── EXCERPT PROVIDED ──

Prison Education: A Tough Sell to the American People

Educating prisoners is a tough sell.  The average American is already so economically overburdened that the idea of providing a free education to the prison population is to some, dubious.  When added to the 2008-2009 recession, it becomes almost absurd.  By looking at prison education in a strictly economic context, the meat of the issue can be easily overlooked.  The issue isn’t about educating prisoners.  It’s about re-socializing and retraining them so that they don’t return to prison.  It’s about ensuring that they have some kind of marketable skill.  It’s about providing the necessary tools to enable the prison population to break the cycle of crime and incarceration.  It’s about protecting American men, women, and children in the most economically sound fashion possible.  None of this looks like the “coddling of criminals” so often decried in some circles.

Lest we get too far away from the research, providing education to prison inmates is not a foolhardy approach to recouping corrections’ costs.  Education costs close to one-tenth the cost of incarceration.  Yet, it is substantially more effective at reducing recidivism than incarceration alone.  If we didn’t mind the cost, incarceration — better thought of as incapacitation in this regard — would be the solution.  But prisoners do eventually get released.  As such, they have to be reprogrammed to live in our society without breaking the rules or the laws.  Incarceration doesn’t solve the cause or problem of crime, education does (either pre-potential crime or post-crime).  It’s time for American citizens to stop supporting a bloated corrections system that doesn’t correct and start supporting measures that actually do.  This must be done regardless of the cost — even though, in this circumstance, the solution costs a fraction of the existing rate for a broken system that fails to fulfill its purpose.

───

* APPLY WHAT YOU READ *
1 - Please list every sentence in the prison education excerpt that begins with "It's about" and states what the issue is about.
2 - According to the prison education excerpt, why isn't incarceration by itself the solution, even if cost were no concern?

── RECORDED INFORMATION ──

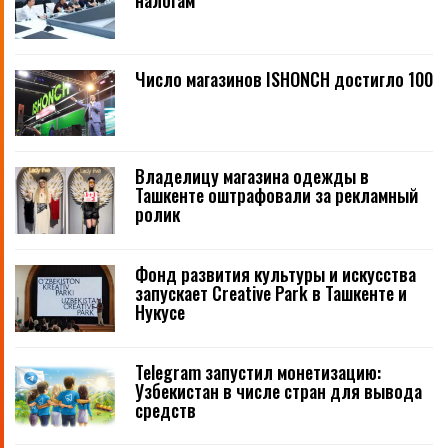
налогам
Число магазинов ISHONCH достигло 100
Владелицу магазина одежды в
Ташкенте оштрафовали за рекламный
ролик
Фонд развития культуры и искусства
запускает Creative Park в Ташкенте и
Нукусе
Telegram запустил монетизацию:
Узбекистан в числе стран для вывода
средств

───

* SOLUTIONS TO EACH TASK *
1 -
- It's about re-socializing and retraining them so that they don't return to prison.
- It's about ensuring that they have some kind of marketable skill.
- It's about providing the necessary tools to enable the prison population to break the cycle of crime and incarceration.
- It's about protecting American men, women, and children in the most economically sound fashion possible.

2 - Prisoners do eventually get released, so they have to be reprogrammed to live in society without breaking the rules or the laws. Incarceration doesn't solve the cause or problem of crime, but education does.